Here's one quick, surreptitious shot of Elly at the church, St. Cecelia's in Baltimore. The pastor, an elderly Vincentian priest, gave a deeply meaningful homily on the importance of living the Beatitudes.

I'd say that Cyprian thoroughly enjoyed the privileges of being in the wedding party as ring-bearer, including, a you can see, the limo ride. Nota bene, that's not real champagne.

Congratulations to the newly weds!

At the reception hall, with Chesapeake Bay in the background.

A happy partier together with his beautiful mother. The boys were absolutely wild, eating, break dancing, and generally making a party of it. As should be the case at a wedding!

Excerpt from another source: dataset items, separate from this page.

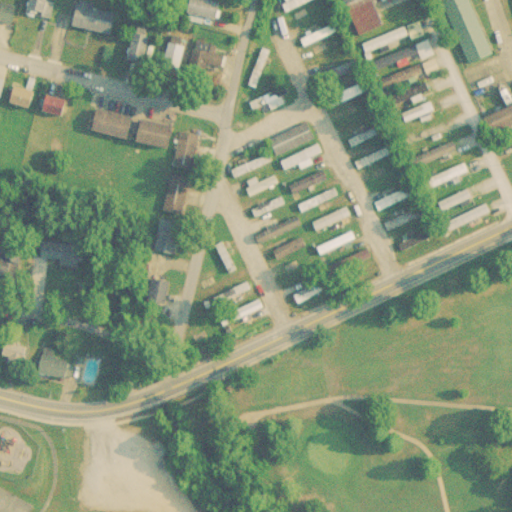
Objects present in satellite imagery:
building: (290, 3)
building: (298, 6)
building: (40, 8)
building: (7, 12)
building: (42, 12)
building: (309, 15)
building: (363, 15)
building: (8, 18)
building: (93, 18)
building: (365, 18)
road: (503, 20)
building: (312, 22)
building: (97, 25)
building: (466, 29)
building: (468, 32)
building: (318, 33)
building: (383, 39)
building: (321, 40)
building: (138, 44)
building: (386, 45)
building: (141, 50)
road: (238, 54)
building: (400, 56)
building: (206, 61)
building: (403, 62)
building: (258, 66)
building: (210, 68)
building: (336, 71)
building: (261, 73)
building: (408, 73)
road: (112, 78)
building: (339, 78)
building: (411, 79)
building: (2, 81)
building: (3, 89)
building: (348, 92)
building: (408, 94)
road: (469, 96)
building: (24, 97)
building: (271, 97)
building: (351, 99)
building: (412, 101)
building: (28, 104)
building: (273, 104)
building: (53, 105)
building: (417, 111)
building: (57, 112)
building: (356, 112)
building: (420, 118)
building: (358, 119)
building: (500, 121)
building: (113, 123)
road: (254, 128)
building: (502, 128)
building: (116, 130)
building: (157, 133)
building: (365, 134)
building: (292, 138)
building: (159, 140)
building: (369, 141)
building: (295, 145)
building: (186, 149)
building: (432, 154)
building: (375, 155)
building: (189, 156)
road: (336, 157)
building: (300, 158)
building: (435, 161)
building: (378, 162)
building: (250, 165)
building: (302, 165)
building: (253, 172)
building: (447, 175)
building: (384, 177)
building: (307, 181)
building: (270, 182)
building: (450, 182)
building: (386, 183)
building: (256, 187)
building: (273, 188)
building: (311, 188)
building: (175, 193)
building: (259, 194)
building: (395, 197)
building: (317, 199)
building: (178, 200)
building: (398, 204)
building: (267, 205)
building: (321, 206)
building: (270, 212)
building: (405, 217)
building: (465, 217)
building: (330, 219)
building: (408, 224)
building: (468, 224)
building: (332, 225)
building: (278, 229)
building: (281, 235)
building: (167, 236)
building: (417, 238)
building: (170, 242)
building: (335, 243)
building: (421, 245)
building: (289, 248)
building: (338, 250)
building: (62, 254)
building: (292, 255)
building: (225, 257)
building: (10, 258)
building: (65, 261)
road: (256, 262)
building: (357, 262)
building: (228, 264)
building: (12, 265)
building: (290, 266)
building: (360, 269)
building: (293, 273)
building: (231, 293)
building: (163, 299)
building: (234, 300)
building: (166, 305)
building: (251, 307)
road: (341, 308)
building: (254, 313)
road: (89, 328)
building: (14, 353)
building: (17, 360)
building: (54, 364)
building: (56, 371)
road: (422, 401)
road: (85, 406)
park: (382, 409)
road: (355, 411)
road: (137, 461)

There were quieter moments too, likely because you can't make too much noise while eating.

As the best man, I gave a toast early on. Elly made me promise to keep it short--and I think I was well under three minutes. I began by reminding Chris that I, not he, won the 7th-grade chess championship. I admitted that itt might only have been because he was sick and didn't show up to school that day since he was and always has been a better chess player. Nonetheless, Aristotle in his Ethics says that only those who enter the list can be crowned the victor. Then I said that life is like a chess game, and I've admired how Chris has played at this far more important contest, that is, the chess game of life. I ended by congratulating him on his most brilliant move yet, the capture of the queen. A toast to the newly weds.

Here they are at their first dance.

Hotel breakfast this morning before we head back to North Carolina!